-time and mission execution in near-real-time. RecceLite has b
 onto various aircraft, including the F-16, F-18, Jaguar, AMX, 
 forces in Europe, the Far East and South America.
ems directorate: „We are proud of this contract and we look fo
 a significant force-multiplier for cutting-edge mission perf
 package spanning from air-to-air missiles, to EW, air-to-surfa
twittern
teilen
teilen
▬▬▬▬▬▬▬▬▬▬
## WHAT IS REQUIRED
In this exercise, reproduce each line above exactly.

## EXPECTED ANSWER
-time and mission execution in near-real-time. RecceLite has b
 onto various aircraft, including the F-16, F-18, Jaguar, AMX, 
 forces in Europe, the Far East and South America.
ems directorate: „We are proud of this contract and we look fo
 a significant force-multiplier for cutting-edge mission perf
 package spanning from air-to-air missiles, to EW, air-to-surfa
twittern
teilen
teilen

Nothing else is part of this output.